We are writing to express our serious concern with the human rights crisis that is unfolding in Colombia today. A week ago a number of national and local organizations in Colombia – among them Afro-descendant organizations, agrarian organizations and Colombia’s National Indigenous Organization (ONIC) – began an historic national strike. The protest is a response to the Colombian government’s failure to honor its commitments to agrarian reform, and a call for the government to protect the rights of indigenous and Afro-Colombian communities.
Peaceful protestors have been met with brutal repression. The Escuadrón Móvil Antidisturbios (ESMAD) has used extreme force against these peaceful protesters, which has resulted in the death of three indigenous community members, and the injury of countless others. The government has also refused to engage in serious dialogue with leaders and has instead decided to remove protestors from the main roads in some regions in the country. We have close contact with a number of Afro-Colombian community leaders who are among the peaceful protestors in the North of Cauca, some of whom reported on June 3 that ESMAD forces were intermixed with regular police. This is bringing about an escalation of an otherwise peaceful protest at the same time that it may present violation of international human rights conventions. There are also numerous reports of racialized violence against protesters, including the use of disturbing racist slurs by ESMAD forces. Rather than treating these Colombians as peaceful protesters, the Colombian state has chosen to treat this as a declaration of war. We are deeply saddened by this situation and stand with the Colombians who find themselves on the streets, risking their lives to exercise their rights as citizens.
As the Colombian government continues to engage in peace negotiations with the FARC-EP in Cuba, it is important to note the blatant disregard for the rights of protesters is directly linked to the refusal to include an Ethnic Commission in the peace negotiations, which would help to mitigate the exclusion of indigenous and Afro-Colombian communities. This is despite a number of verbal commitments that were made in the last few months by Colombian state officials. These protests are, in part, a response to the systematic exclusion of these communities and organizations and the government’s failure to guarantee the individual and collective human rights of these communities. These rights are guaranteed in the 1991 constitution and in over two decades of subsequent legal norms and Constitutional Court decisions. We are appalled by the treatment of these peaceful protestors and the blatant disregard for civil rights that are unfolding in Colombia.
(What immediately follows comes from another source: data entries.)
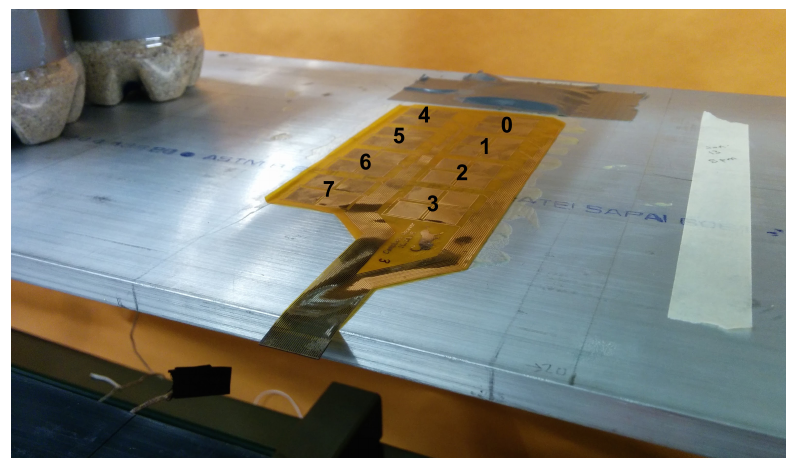
Figure 14. Sensing sheet, and individual sensor numbering convention.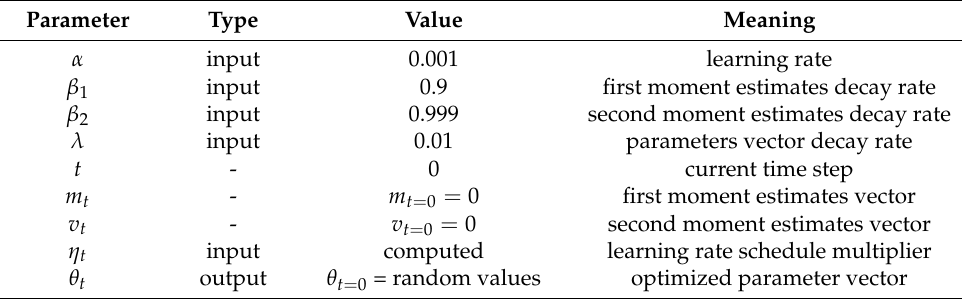
Table 1. Parameters used by Adam with L2 regularization and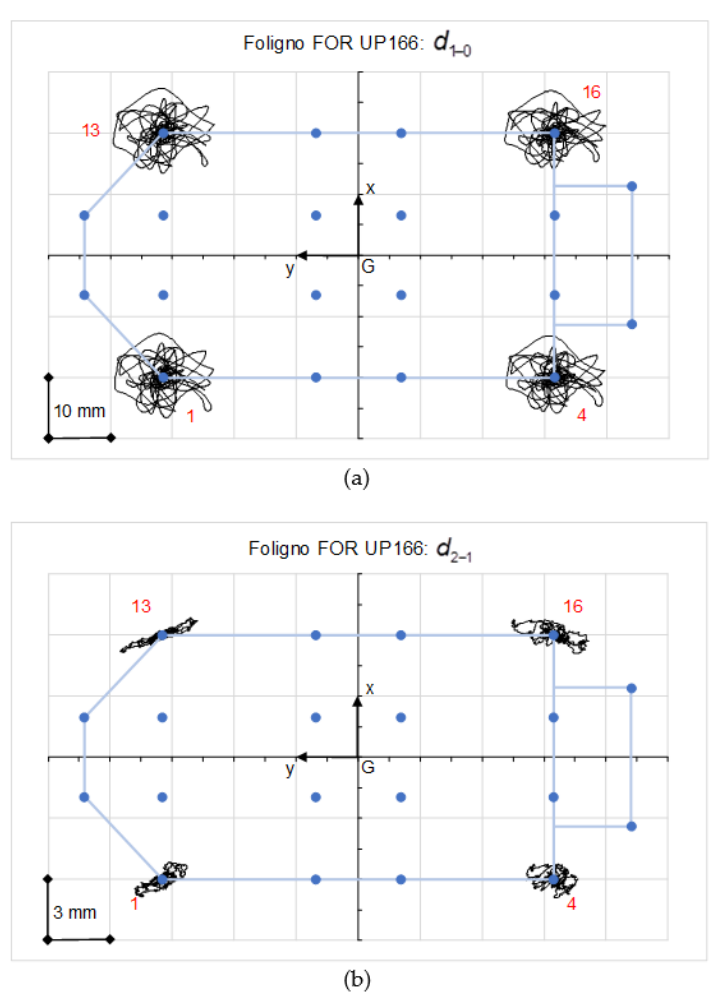
Figure 12. Relative particle motions at the points corresponding to the position of the corner isolation devices between ( a ) L1 and L0, and ( b ) L2 and L1.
This is especially disturbing because among the many protesters are people from Afro-Colombian and indigenous communities that have been historically marginalized and whose rights have been systematically denied.
Given this dire situation we urge the Colombian state to choose peace, to use restraint in dealing with protestors, and to respond to the concrete, and legally justified, demands that protesters have made. We also urge policymakers in the United States to look into this situation and to pressure the Colombian state to respect the rights of its citizens. The handling of this protest not only threatens to undermine the peace negotiations, it threatens to prospect for democracy and the rule of law in Colombia.
The Afro-Colombian Solidarity Network (ACSN) is an independent coalition of organizations and individuals in the United States (U.S.), formed in January 2008, working to promote international policies and programs that strengthen the territorial and human rights of Afro-Colombian communities. Working directly with grassroots Afro-Colombian organizations, ACSN undertakes strategic action in a number of areas including advocacy, visibility and fundraising. We support Afro-Colombian communities’ struggles for justice and self-determination.